Why would the bank not accept a professional valuation from a valuation firm that they regularly do business with just because it has been carried out at our instruction and not their's?

Because for many of the lenders thats part of their rules to manage risk.im not saying it can't be done in isolated cases, I'm saying ask your funder first

Ta

Rolf
 
Any product,property or otherwise,should be able to be correctly valued by a professional on a given day with a small margin of error accepted.
To accept a lower price is the right of the seller dependant on their circumstances but the true value of the product should remain the same.
 
Because for many of the lenders thats part of their rules to manage risk.im not saying it can't be done in isolated cases, I'm saying ask your funder first

Ta

Rolf


Rolf,how are they managing risk by not accepting a valuation that we have instructed to be undertaken by a professional valuer which they regularly deal with?
It sounds to me as if they are worried that we may be able to forge a relationship with the valuer to produce a more favourable outcome rather than them.
That said I suppose it is their money that we are trying to borrow so I suppose that puts them in the driving seat.......
 
This is true. But you have to understand that a mortgage value and market value are not necessarily the same thing. If you ask your valuer for a market valuation, don't expect to be able to use it for mortgage purposes.
 
This is true. But you have to understand that a mortgage value and market value are not necessarily the same thing. If you ask your valuer for a market valuation, don't expect to be able to use it for mortgage purposes.


Sop,how can this be?
Surely a property is worth what it is worth and should be valued accordingly.
 
I would think you can't get your own valuation and then take it to the bank and say here you go, here's a valuation, lend me some money. The banks would always want to do their own instructed valuation even if it has come from someone they deal with regularly? Just my thoughts
 

Thanks for that sop,that explains the process very well.
Back to my original point though which was; why should we not employ the services of a professional valuer to conduct a feasibility study on the value of a proposed renovation advising on how to achieve top dollar and have that accepted by the lending institution taking into account their current criteria?
Just saying that if you renovated on the advice of the valuer then much of the final profit guess work could be eliminated.
 
Thanks for that sop,that explains the process very well.
Back to my original point though which was; why should we not employ the services of a professional valuer to conduct a feasibility study on the value of a proposed renovation advising on how to achieve top dollar and have that accepted by the lending institution taking into account their current criteria?
Just saying that if you renovated on the advice of the valuer then much of the final profit guess work could be eliminated.

I just get real estate agents through and get their opinion on what changes to make.
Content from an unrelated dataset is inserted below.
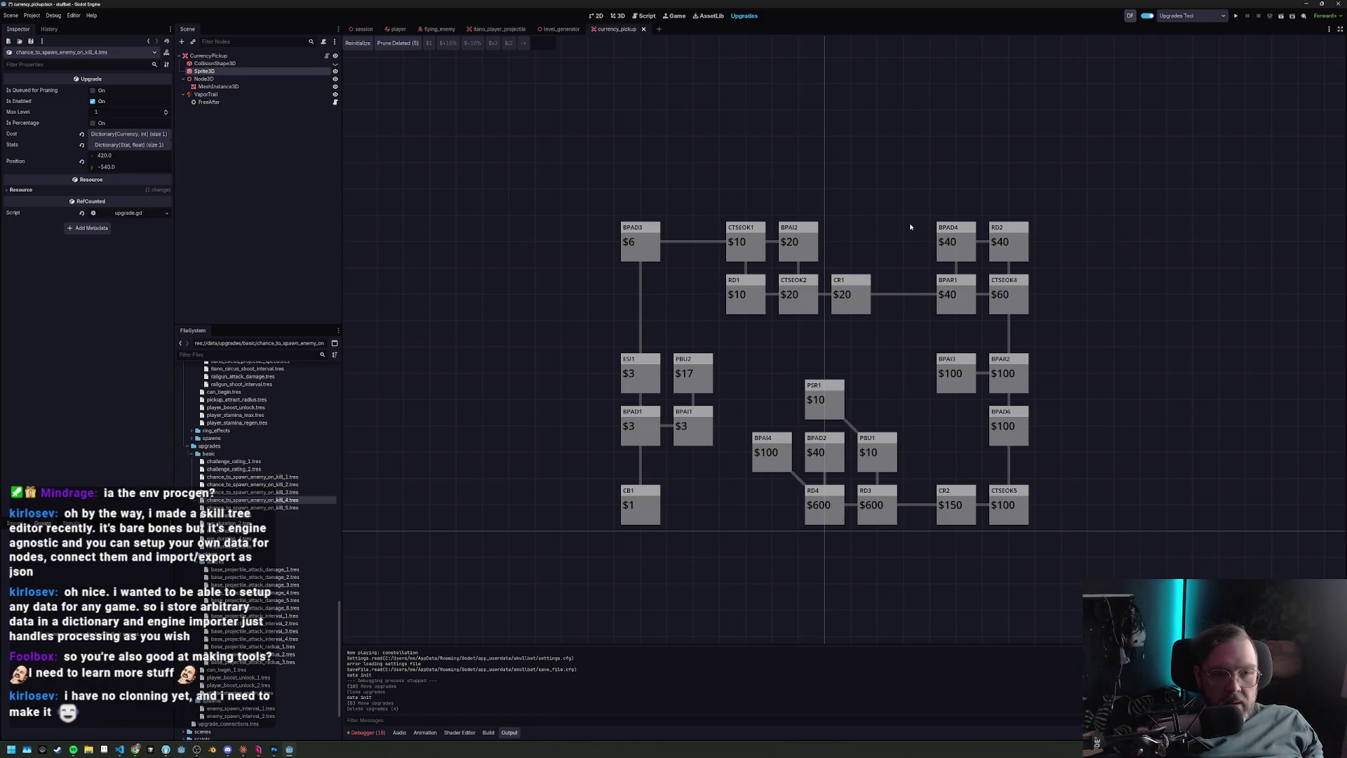
pyautogui.scroll(1, 861, 307)
pyautogui.moveTo(862, 308); pyautogui.dragTo(853, 310)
After all the valuers often call them to get latest sales advice.
 
Back to my original point though which was; why should we not employ the services of a professional valuer to conduct a feasibility study on the value of a proposed renovation advising on how to achieve top dollar and have that accepted by the lending institution taking into account their current criteria?
Just saying that if you renovated on the advice of the valuer then much of the final profit guess work could be eliminated.

We should not employ the services of professional valuers for this because they don't do feasibility studies. They value properties.

I think you're trying to avoid the risk and uncertainty of doing feasibility studies yourself.

The calculations and assumptions used for the feasibility is your "secret sauce", you need to know exactly what those assumptions and calculations are, and you don't necessarily want your competitors to know what they are. After all, if your calculations show that there may be money in a project that nobody else sees, then that's a commercial advantage to you, and you don't want other people knowing about it.